◆ Problems to work on ◆
[a] In the passage on soft updates, why do soft updates make it easier for the GP system to evolve good programs? Answer in one to three sentences.
[b] Answer these questions from the passage on soft updates:
(i) Which instruction does it give as an example of how all Linear GP systems allow soft updates to some extent?
(ii) Which later model does it say used the same mechanism?
(iii) In that model, what is the output taken from an earlier neuron called?
[c] Write a continuation of the passage on soft updates that picks up after its last sentence.

◆ Document segment ◆
== Segment start ==
Why? The point is that these “soft updates” change the loss landscape. They make it smoother, by allowing the value in the memory location to be gradually updated, rather than trying to get it right all in one go. That makes it easier for the GP system to evolve good programs over time. In fact, all Linear GP systems allow this to some extent, with instructions like R1 = R1 + R2, but in this paper the mechanism is much stronger.

Why am I mentioning this? Because it’s the same mechanism that was later employed by ResNet (Kaiming He et al., 2016). In ResNet, a neuron sums its normal inputs from the previous layer together with the outputs from some earlier neuron. The latter is the “residual connection”. Another way to say the same thing is that a neuron has a value taken directly from an earlier neuron (the “memory”) plus a value which comes from the same neuron, via some new processing. That is a soft update!
== Segment end ==
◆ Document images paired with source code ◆
== Segment start ==
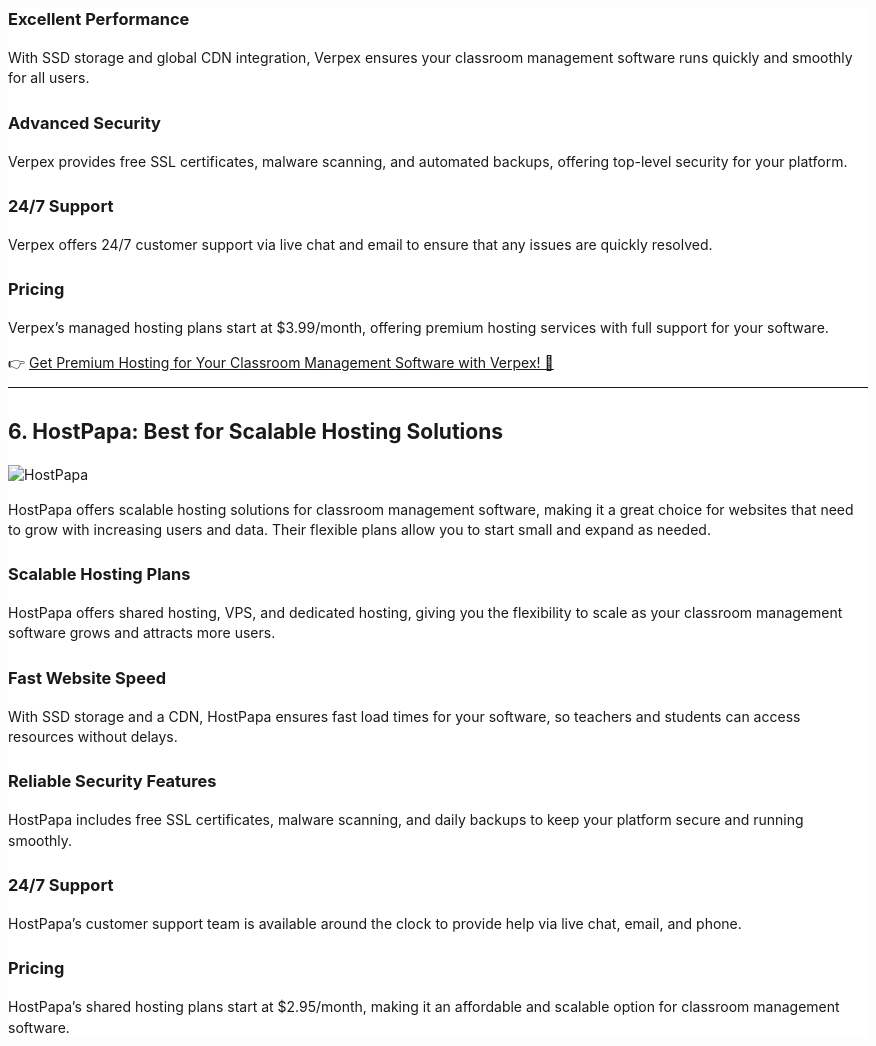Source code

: ### Excellent Performance
With SSD storage and global CDN integration, Verpex ensures your classroom management software runs quickly and smoothly for all users.

### Advanced Security
Verpex provides free SSL certificates, malware scanning, and automated backups, offering top-level security for your platform.

### 24/7 Support
Verpex offers 24/7 customer support via live chat and email to ensure that any issues are quickly resolved.

### Pricing
Verpex’s managed hosting plans start at $3.99/month, offering premium hosting services with full support for your software.

👉 [Get Premium Hosting for Your Classroom Management Software with Verpex! 🌟](https://snipitx.com/verpex-jy)

---

## 6. HostPapa: Best for Scalable Hosting Solutions

![HostPapa](https://i.imgur.com/ouDTkvl.jpeg "HostPapa Hosting")

HostPapa offers scalable hosting solutions for classroom management software, making it a great choice for websites that need to grow with increasing users and data. Their flexible plans allow you to start small and expand as needed.

### Scalable Hosting Plans
HostPapa offers shared hosting, VPS, and dedicated hosting, giving you the flexibility to scale as your classroom management software grows and attracts more users.

### Fast Website Speed
With SSD storage and a CDN, HostPapa ensures fast load times for your software, so teachers and students can access resources without delays.

### Reliable Security Features
HostPapa includes free SSL certificates, malware scanning, and daily backups to keep your platform secure and running smoothly.

### 24/7 Support
HostPapa’s customer support team is available around the clock to provide help via live chat, email, and phone.

### Pricing
HostPapa’s shared hosting plans start at $2.95/month, making it an affordable and scalable option for classroom management software.
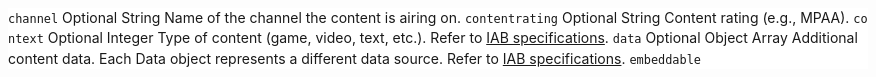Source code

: </tr>
<tr class="odd row">
<td class="entry colsep-1 rowsep-1"
headers="long-form-video-service__table-c717681f-65cf-4fb6-b6f3-588901ed42db__entry__1"><code
class="ph codeph">channel</code></td>
<td class="entry colsep-1 rowsep-1"
headers="long-form-video-service__table-c717681f-65cf-4fb6-b6f3-588901ed42db__entry__2">Optional</td>
<td class="entry colsep-1 rowsep-1"
headers="long-form-video-service__table-c717681f-65cf-4fb6-b6f3-588901ed42db__entry__3">String</td>
<td class="entry colsep-1 rowsep-1"
headers="long-form-video-service__table-c717681f-65cf-4fb6-b6f3-588901ed42db__entry__4">Name
of the channel the content is airing on.</td>
</tr>
<tr class="even row">
<td class="entry align-left colsep-1 rowsep-1"
headers="long-form-video-service__table-c717681f-65cf-4fb6-b6f3-588901ed42db__entry__1"><code
class="ph codeph">contentrating</code></td>
<td class="entry align-left colsep-1 rowsep-1"
headers="long-form-video-service__table-c717681f-65cf-4fb6-b6f3-588901ed42db__entry__2">Optional</td>
<td class="entry align-left colsep-1 rowsep-1"
headers="long-form-video-service__table-c717681f-65cf-4fb6-b6f3-588901ed42db__entry__3">String</td>
<td class="entry align-left colsep-1 rowsep-1"
headers="long-form-video-service__table-c717681f-65cf-4fb6-b6f3-588901ed42db__entry__4">Content
rating (e.g., MPAA).</td>
</tr>
<tr class="odd row">
<td class="entry align-left colsep-1 rowsep-1"
headers="long-form-video-service__table-c717681f-65cf-4fb6-b6f3-588901ed42db__entry__1"><code
class="ph codeph">context</code></td>
<td class="entry align-left colsep-1 rowsep-1"
headers="long-form-video-service__table-c717681f-65cf-4fb6-b6f3-588901ed42db__entry__2">Optional</td>
<td class="entry align-left colsep-1 rowsep-1"
headers="long-form-video-service__table-c717681f-65cf-4fb6-b6f3-588901ed42db__entry__3">Integer</td>
<td class="entry align-left colsep-1 rowsep-1"
headers="long-form-video-service__table-c717681f-65cf-4fb6-b6f3-588901ed42db__entry__4">Type
of content (game, video, text, etc.). Refer to <a
href="https://iabtechlab.com/standards/content-taxonomy/" class="xref"
target="_blank">IAB specifications</a>.</td>
</tr>
<tr class="even row">
<td class="entry align-left colsep-1 rowsep-1"
headers="long-form-video-service__table-c717681f-65cf-4fb6-b6f3-588901ed42db__entry__1"><code
class="ph codeph">data</code></td>
<td class="entry align-left colsep-1 rowsep-1"
headers="long-form-video-service__table-c717681f-65cf-4fb6-b6f3-588901ed42db__entry__2">Optional</td>
<td class="entry align-left colsep-1 rowsep-1"
headers="long-form-video-service__table-c717681f-65cf-4fb6-b6f3-588901ed42db__entry__3">Object
Array</td>
<td class="entry align-left colsep-1 rowsep-1"
headers="long-form-video-service__table-c717681f-65cf-4fb6-b6f3-588901ed42db__entry__4">Additional
content data. Each Data object represents a different data source. Refer
to <a href="https://iabtechlab.com/standards/content-taxonomy/"
class="xref" target="_blank">IAB specifications</a>.</td>
</tr>
<tr class="odd row">
<td class="entry align-left colsep-1 rowsep-1"
headers="long-form-video-service__table-c717681f-65cf-4fb6-b6f3-588901ed42db__entry__1"><code
class="ph codeph">embeddable</code></td>
<td class="entry align-left colsep-1 rowsep-1"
== Segment end ==
◆ Responses per task ◆
[a] Soft updates change the loss landscape and make it smoother. The value in a memory location can be updated gradually instead of having to be right all in one go.

[b]
(i) R1 = R1 + R2
(ii) ResNet (Kaiming He et al., 2016)
(iii) The "residual connection"

[c]
And again, the reason why ResNet works is that it smooths the loss landscape. In a sense, the network can experiment with the new processing, but incorporate only a small amount of it, without losing what was good in the earlier neuron. It doesn’t have to get the new processing perfect, but can start to incorporate more and more of it as it learns.

Both the Memory with Memory and the ResNet mechanism can also be seen as giving the system an opportunity for gradually increasing complexity. The system can start with a simple program which is approximately correct, and add nuance by gradually adding more soft updates or gradually reducing the weight of the residual path. An explicit mechanism for complexification was proposed earlier, in NEAT (Stanley and Miikkulainen, 2001).